YOUR ASSIGNMENT
Among the records, how many lines contain "scroll"? Only the number is needed.
(TASK DATA Opens)
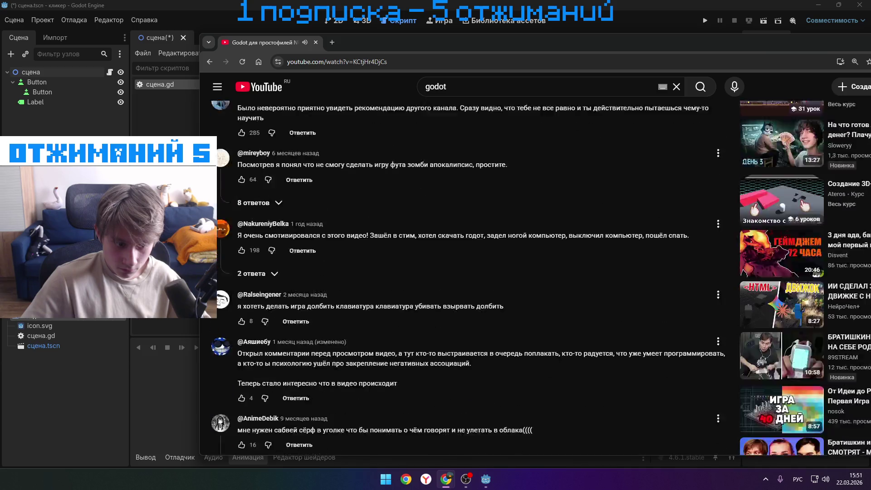
{"action": "scroll", "coordinate": [467, 272], "scroll_direction": "up", "scroll_amount": 2}
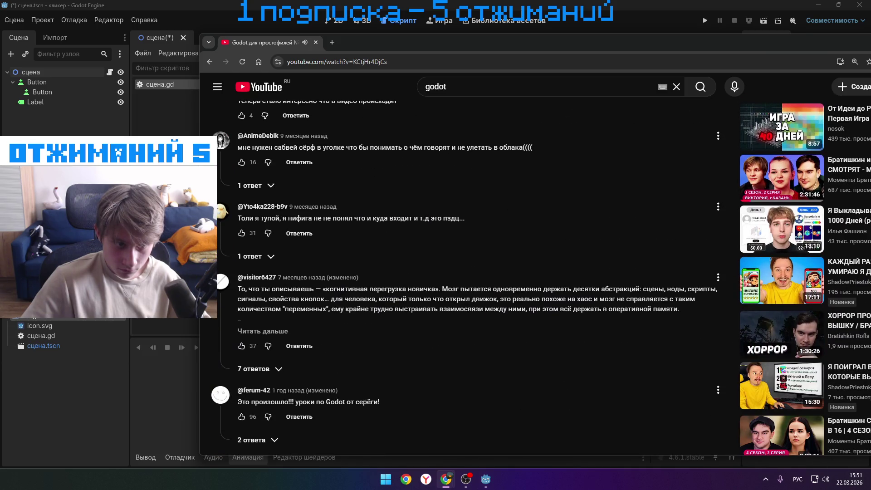
{"action": "scroll", "coordinate": [467, 272], "scroll_direction": "up", "scroll_amount": 5}
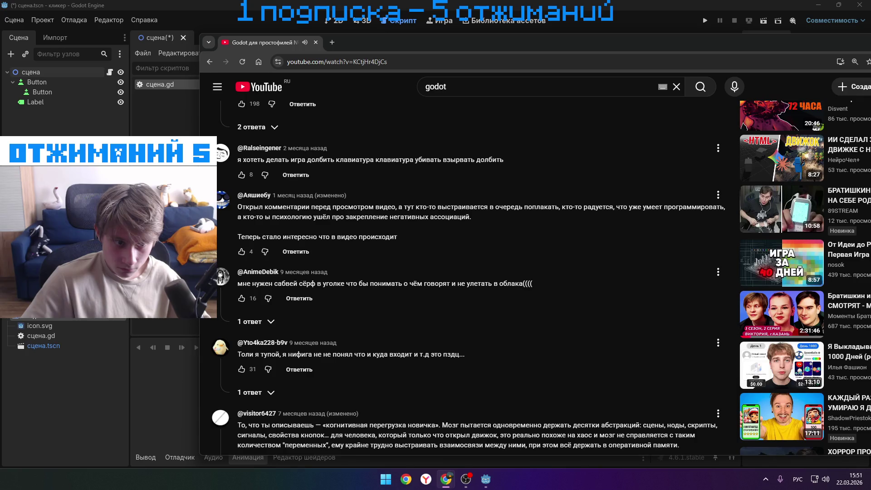
{"action": "scroll", "coordinate": [312, 207], "scroll_direction": "up", "scroll_amount": 15}
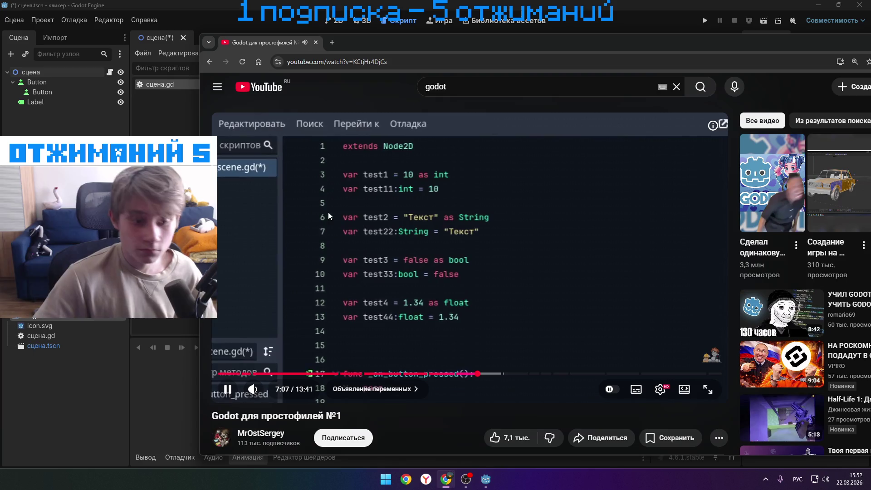
- Pause and resume the tutorial, stopping it at about 7:12
{"action": "left_click", "coordinate": [382, 229]}
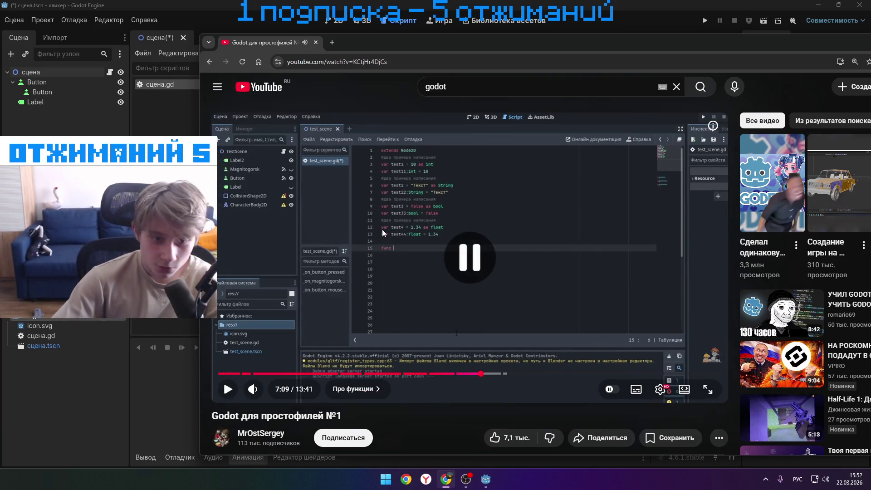
{"action": "left_click", "coordinate": [381, 229]}
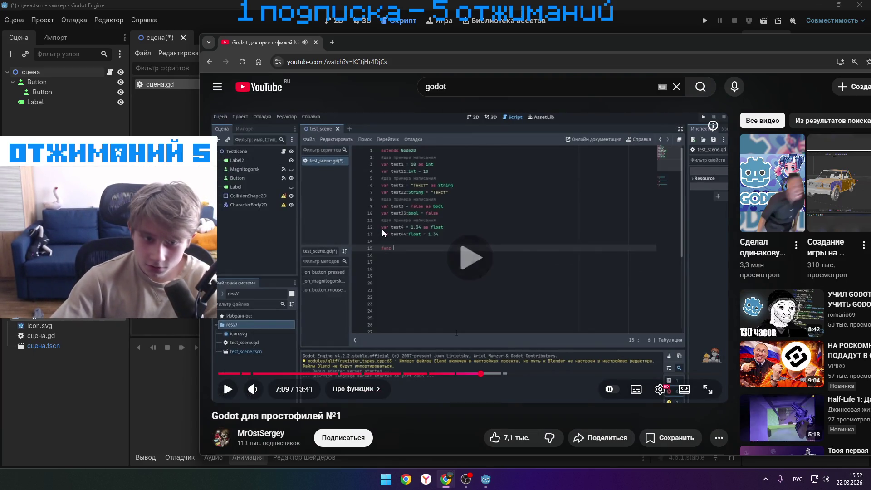
{"action": "left_click", "coordinate": [309, 186]}
- Search Google for 'ыв' in a new tab, preview the first image, and reposition the window
{"action": "key", "text": "ctrl+t"}
{"action": "type", "text": "ыв"}
{"action": "key", "text": "Return"}
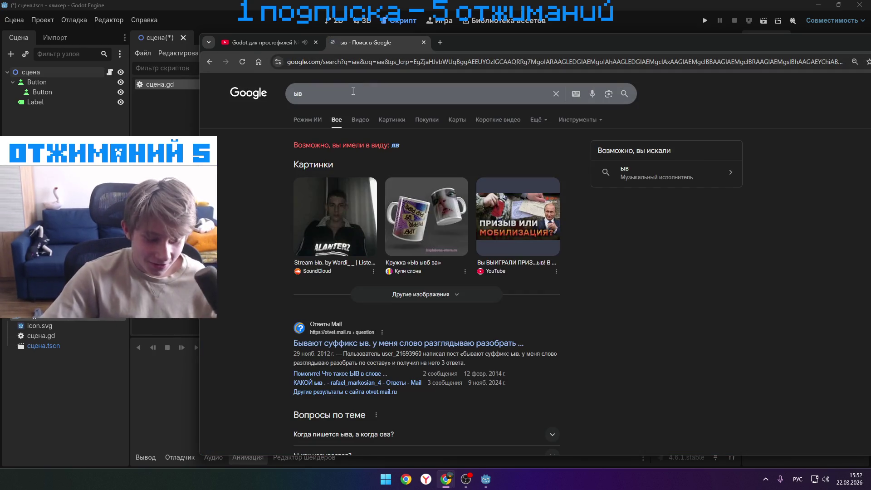
{"action": "left_click", "coordinate": [335, 216]}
(TASK DATA Closes)
TASK RESULT
3